The balance of the United Nations Road Safety Fund three years after its establishment

Home Life Sustainability mobility UNSRF and Pirelli together for road safety

Every year 1.35 million people die in accidents on the world's roads and another 50 million are injured. Road traffic accidents are the leading cause of death among young people and it is the least developed countries that bear the brunt.

These numbers prompted the UN to launch the United Nations Road Safety Fund (UNRSF) in April 2018 to help poor countries initiate road safety programmes.

Saving lives on the road is one of the keys to sustainable development and is comprised in at least two goals of the 2030 Agenda, specifically Goal 3 “Ensure healthy lives and promote well-being for all at all ages”, and Goal 11 “Make cities and human settlements inclusive, safe, resilient and sustainable”.

All the UNSRF projects are impact-driven, aiming to immediately improve people's living conditions and ensure economic value. The partnerships are innovative and the fund involves international organisations, governments, universities and companies, including Pirelli.

The overall objective is to reduce the number of fatalities and injuries, which in turn reduces the economic losses resulting from road accidents. The focus is on low and medium-income countries because this is where 93% of road deaths occur.
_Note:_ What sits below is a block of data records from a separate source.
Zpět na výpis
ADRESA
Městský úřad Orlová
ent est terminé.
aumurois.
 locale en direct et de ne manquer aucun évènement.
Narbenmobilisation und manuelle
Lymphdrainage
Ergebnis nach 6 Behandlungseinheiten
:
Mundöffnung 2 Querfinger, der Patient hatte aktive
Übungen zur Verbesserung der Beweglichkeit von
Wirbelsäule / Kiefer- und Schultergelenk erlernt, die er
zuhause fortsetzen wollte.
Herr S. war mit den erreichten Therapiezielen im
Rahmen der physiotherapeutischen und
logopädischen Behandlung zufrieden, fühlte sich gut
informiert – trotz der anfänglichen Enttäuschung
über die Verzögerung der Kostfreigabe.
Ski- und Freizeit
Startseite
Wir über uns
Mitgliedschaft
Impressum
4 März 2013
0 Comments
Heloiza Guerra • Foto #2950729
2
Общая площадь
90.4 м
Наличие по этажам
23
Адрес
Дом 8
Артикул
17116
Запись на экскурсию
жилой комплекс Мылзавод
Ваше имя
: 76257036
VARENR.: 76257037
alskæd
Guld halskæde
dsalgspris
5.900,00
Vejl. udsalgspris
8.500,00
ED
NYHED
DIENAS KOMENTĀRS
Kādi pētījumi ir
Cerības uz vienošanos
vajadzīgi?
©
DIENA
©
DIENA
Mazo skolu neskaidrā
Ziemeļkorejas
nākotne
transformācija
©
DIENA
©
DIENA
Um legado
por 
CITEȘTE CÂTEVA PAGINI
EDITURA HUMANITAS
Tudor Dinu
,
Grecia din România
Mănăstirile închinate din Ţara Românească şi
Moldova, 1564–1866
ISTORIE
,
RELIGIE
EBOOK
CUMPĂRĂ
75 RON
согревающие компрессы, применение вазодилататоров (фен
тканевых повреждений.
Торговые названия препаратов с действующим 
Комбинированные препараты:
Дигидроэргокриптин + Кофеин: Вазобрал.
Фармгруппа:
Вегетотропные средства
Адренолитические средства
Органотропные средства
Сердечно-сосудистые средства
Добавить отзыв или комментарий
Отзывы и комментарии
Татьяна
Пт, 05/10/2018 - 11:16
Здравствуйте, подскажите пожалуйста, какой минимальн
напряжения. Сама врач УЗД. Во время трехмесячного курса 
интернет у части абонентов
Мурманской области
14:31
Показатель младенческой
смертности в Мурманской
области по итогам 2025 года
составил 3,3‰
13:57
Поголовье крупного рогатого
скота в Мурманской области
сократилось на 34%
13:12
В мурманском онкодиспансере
In August 2020, two years after it was established, a United Nations General Assembly resolution proclaimed a new decade of road safety actions with the ambitious goal of halving the number of deaths between 2021 and 2030.

Since it was created within the United Nations, the Fund has been able to mobilise the resources and expertise of the 193 member states, with impressive firepower to address an issue with major economic and social implications.

UNRSF is currently funding fifteen projects worldwide. Action is taken at several levels: on roads, on vehicles, on people, on improving accident response systems. There are infrastructural plans, others of a legislative nature, and yet others aimed at improving data collection.

Two projects were completed in 2020. The first concerned the implementation of speed control in the Philippines, raising awareness of more than 75 thousand people through social media about the importance of not exceeding speed limits and training 170 controllers.

The second concerned the Philippines again and also Paraguay, developing a school programme to educate the younger generation about urban planning and engineering interventions that reduce accidents, as well as ensuring that young people are placed at the centre of urban development policies.

Twenty-nine projects were submitted in the last open call for new programmes in 2020, involving a total of 32 countries. For now, the Fund has raised $4 million of the necessary $14.5 to begin work immediately on the areas with the greatest urgency for action.